Task list:
- a) In the passage on corporate volunteering, list every item that corporate volunteering is said to be recognised as a source of.
- b) Reproduce the passage on corporate volunteering word for word, everything from "Corporate Volunteering is" down to "to drive innovation.".

Passage shown:
By Amanda Bowman, IBLF
It’s the end of the European Year of Volunteering and the International Year of Volunteering +10. What impact has this spotlight had on corporate volunteering and in particular, International Corporate Volunteering (ICV)?
Corporate Volunteering is now an important element of companies’ approach to engage employees and recognised as a source of innovation, human resource development and cultural change. The year 2011 has seen a number of companies introduce International Corporate Volunteering (ICV) programmes to leverage employee skills and power up initiatives for new market or supply chain development, and to drive innovation.
Looking at the variety of ways in which ICV is now used, it’s accurate to say that it is fast becoming the ‘Swiss Army Knife’ of a company’s CSR and HR toolbox.
So how is ICV being used as the ‘multi-tool’ to support a company’s efforts within its areas of operation? I’m going to use IBLF ‘s Spheres of Influence model (below) to illustrate.

Rows:
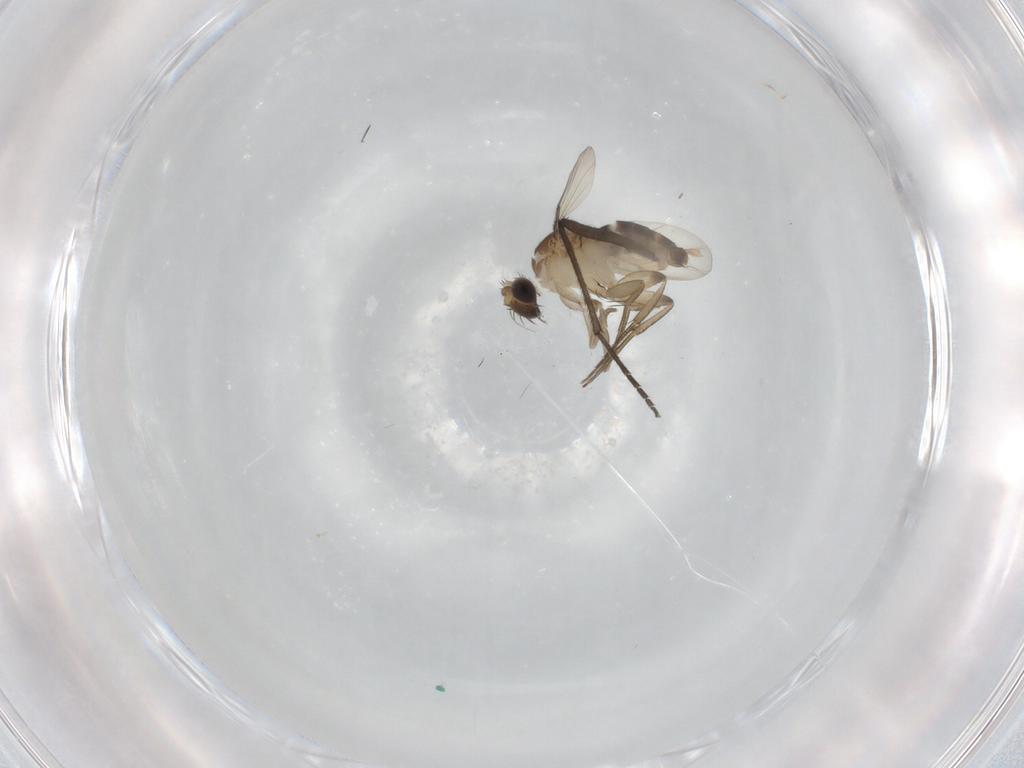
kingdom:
* * *
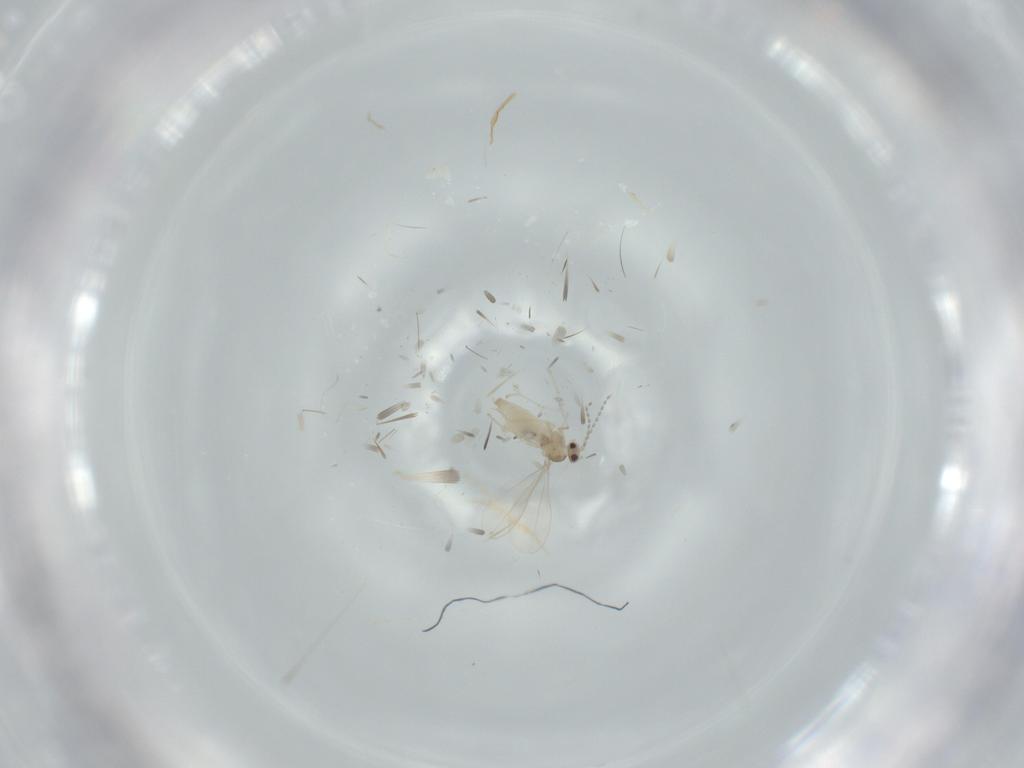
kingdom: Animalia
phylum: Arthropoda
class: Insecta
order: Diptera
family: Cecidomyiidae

The results:
- a)
innovation
human resource development
cultural change

- b)
Corporate Volunteering is now an important element of companies’ approach to engage employees and recognised as a source of innovation, human resource development and cultural change. The year 2011 has seen a number of companies introduce International Corporate Volunteering (ICV) programmes to leverage employee skills and power up initiatives for new market or supply chain development, and to drive innovation.